Review
Copyright ©The Author(s) 2020. Published by Baishideng Publishing Group Inc. All rights reserved.
World J Gastroenterol. Aug 7, 2020; 26(29): 4198-4217
Published online Aug 7, 2020. doi: 10.3748/wjg.v26.i29.4198
Endoscopic management of gastrointestinal leaks and fistulae: What option do we have?
Fabrizio Cereatti, Roberto Grassia, Andrea Drago, Clara Benedetta Conti, Gianfranco Donatelli
Fabrizio Cereatti, Roberto Grassia, Andrea Drago, Clara Benedetta Conti, Digestive Endoscopy and Gastroenterology Unit, Cremona Hospital, Cremona, Cremona 26100, Italy
Gianfranco Donatelli, Department of Interventional Endoscopy, Hospital Prive Peupliers, Ramsay Santé, Paris 75013, France
Author contributions: All authors contributed to this review with conception and design, literature review, drafting and critical revision, editing, and approval of the final version.
Conflict-of-interest statement: Authors declare no conflict of interests for this article.
Open-Access: This article is an open-access article that was selected by an in-house editor and fully peer-reviewed by external reviewers. It is distributed in accordance with the Creative Commons Attribution NonCommercial (CC BY-NC 4.0) license, which permits others to distribute, remix, adapt, build upon this work non-commercially, and license their derivative works on different terms, provided the original work is properly cited and the use is non-commercial. See: http://creativecommons.org/licenses/by-nc/4.0/
Corresponding author: Fabrizio Cereatti, MD, Doctor, Digestive Endoscopy and Gastroenterology Unit, Cremona Hospital, Viale Concordia 1, Cremona 26100, Italy. cereatti.fabrizio@gmail.com
Received: May 18, 2020
Peer-review started: May 18, 2020
First decision: June 4, 2020
Revised: June 10, 2020
Accepted: July 23, 2020
Article in press: July 23, 2020
Published online: August 7, 2020
Processing time: 80 Days and 13.2 Hours
Abstract

Gastrointestinal leaks and fistulae are serious, potentially life threatening conditions that may occur with a wide variety of clinical presentations. Leaks are mostly related to post-operative anastomotic defects and are responsible for an important share of surgical morbidity and mortality. Chronic leaks and long standing post-operative collections may evolve in a fistula between two epithelialized structures. Endoscopy has earned a pivotal role in the management of gastrointestinal defects both as first line and as rescue treatment. Endotherapy is a minimally invasive, effective approach with lower morbidity and mortality compared to revisional surgery. Clips and luminal stents are the pioneer of gastrointestinal (GI) defect endotherapy, whereas innovative endoscopic closure devices and techniques, such as endoscopic internal drainage, suturing system and vacuum therapy, has broadened the indications of endoscopy for the management of GI wall defect. Although several endoscopic options are currently used, a standardized evidence-based algorithm for management of GI defect is not available. Successful management of gastrointestinal leaks and fistulae requires a tailored and multidisciplinary approach based on clinical presentation, defect features (size, location and onset time), local expertise and the availability of devices.
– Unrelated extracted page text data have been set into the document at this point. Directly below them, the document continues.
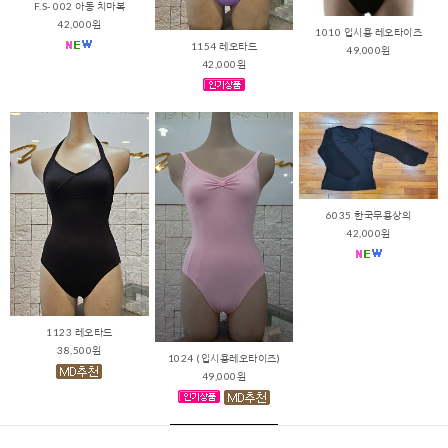
F.S- 002 아동 치마복
42,000원
1010 입시용 레오타이즈
1154 레오타드
49,000원
42,000원
6035 한국무용상의
42,000원
1123 레오타드
38,500원
1024 (입시용레오타이즈)
49,000원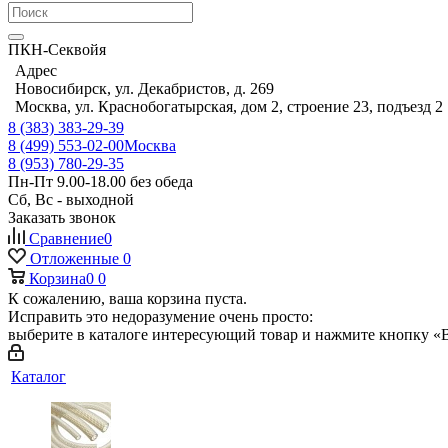
ПКН-Секвойя
Адрес
Новосибирск, ул. Декабристов, д. 269
Москва, ул. Краснобогатырская, дом 2, строение 23, подъезд 2
8 (383) 383-29-39
8 (499) 553-02-00
Москва
8 (953) 780-29-35
Пн-Пт 9.00-18.00 без обеда
Сб, Вс - выходной
Заказать звонок
Сравнение
0
Отложенные
0
Корзина
0
0
К сожалению, ваша корзина пуста.
Исправить это недоразумение очень просто:
выберите в каталоге интересующий товар и нажмите кнопку «В
Каталог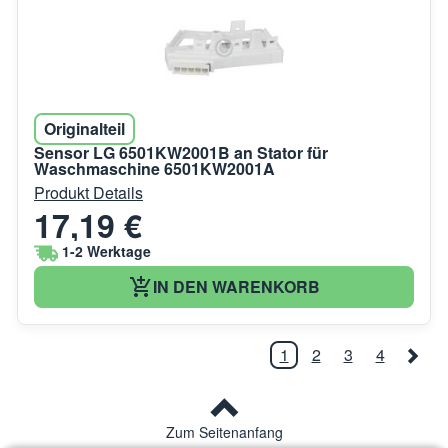
Originalteil
Sensor LG 6501KW2001B an Stator für
Waschmaschine 6501KW2001A
Produkt Details
17,19 €
1-2 Werktage
IN DEN WARENKORB
1
2
3
4
Zum Seitenanfang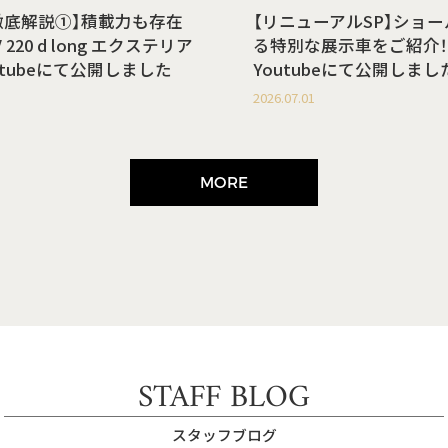
徹底解説①】積載力も存在
【リニューアルSP】ショ
220 d long エクステリア
る特別な展示車をご紹介！
utubeにて公開しました
Youtubeにて公開しまし
2026.07.01
MORE
STAFF BLOG
スタッフブログ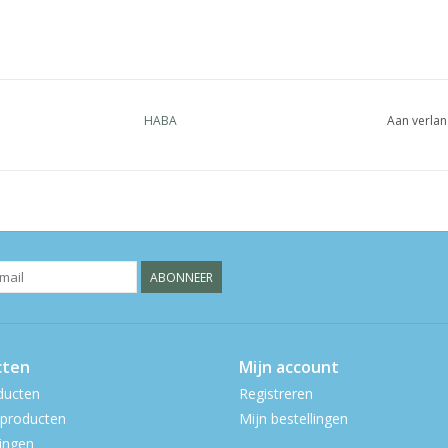
HABA
Aan verlan
ABONNEER
cten
Mijn account
ducten
Registreren
producten
Mijn bestellingen
ingen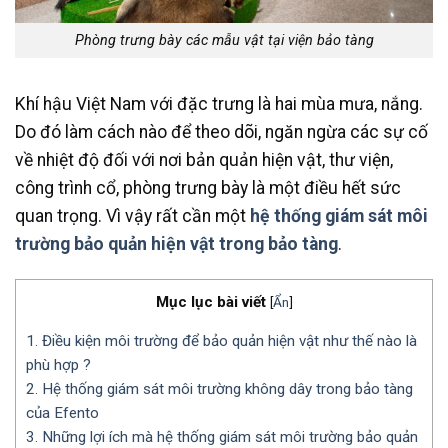
Phòng trưng bày các mẫu vật tại viện bảo tàng
Khí hậu Việt Nam với đặc trưng là hai mùa mưa, nắng.
Do đó làm cách nào để theo dõi, ngăn ngừa các sự cố
về nhiệt độ đối với nơi bản quản hiện vật, thư viện,
công trình cổ, phòng trưng bày là một điều hết sức
quan trọng. Vì vậy rất cần một
hệ thống giám sát môi
trường bảo quản hiện vật trong bảo tàng
.
Mục lục bài viết
[
Ẩn
]
1. Điều kiện môi trường để bảo quản hiện vật như thế nào là
phù hợp ?
2. Hệ thống giám sát môi trường không dây trong bảo tàng
của Efento
3. Những lợi ích mà hệ thống giám sát môi trường bảo quản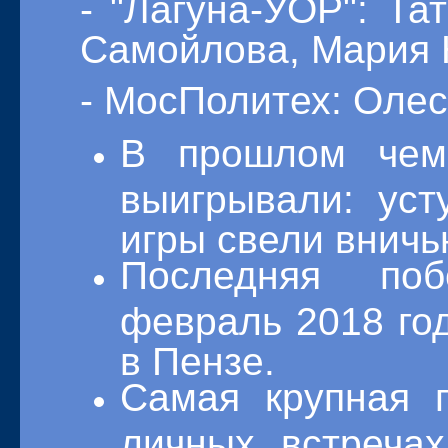
- "Лагуна-УОР": Та
Самойлова, Мария К
- МосПолитех: Олес
В прошлом чемп
выигрывали: уст
игры свели вничь
Последняя по
февраль 2018 год
в Пензе.
Самая крупная 
личных встречах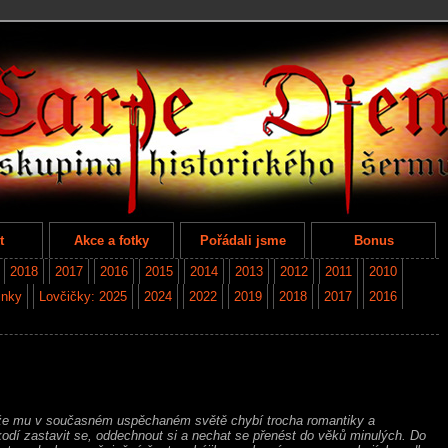
t
Akce a fotky
Pořádali jsme
Bonus
2018
2017
2016
2015
2014
2013
2012
2011
2010
inky
Lovčičky: 2025
2024
2022
2019
2018
2017
2016
že mu v současném uspěchaném světě chybí trocha romantiky a
odí zastavit se, oddechnout si a nechat se přenést do věků minulých. Do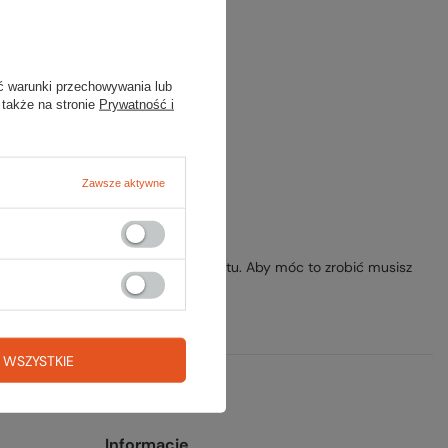
ony.
ansowanej
.
ć warunki przechowywania lub
 także na stronie
Prywatność i
Zawsze aktywne
rzesłać nam opis szukanego przedmiotu. Aby móc to zrobić musisz
 WSZYSTKIE
Informacje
In this review, we analyze different endoscopic approaches, which we selected on the basis of the available literature and our own experience. Then, we evaluate the overall efficacy and procedural-specific strengths and weaknesses of each approach.

Keywords: Leak; Fistula; Endotherapy; Over-the-scope clip; Suturing system; Endo-vacuum therapy; Endoscopic internal drainage; Self-expandable metal stent

Core tip: Early diagnosis of gastrointestinal leaks and fistulae is associated with better outcomes. Endoscopic minimally invasive management is becoming the treatment of choice for gastrointestinal wall defects. It is more effective and safer than surgery. Several endoscopic devices and techniques are available, and they include endoclip, metal or plastic stent, tissue sealants, suturing systems and vacuum therapy. The choice of one procedure over another should depend on clinical presentation, defect features and local expertise. Early leaks have a higher rate of longstanding healing compared to late leaks and fistulae. A close collaboration between surgeons, interventional radiologists and therapeutic endoscopists is recommended to assure a favorable outcome.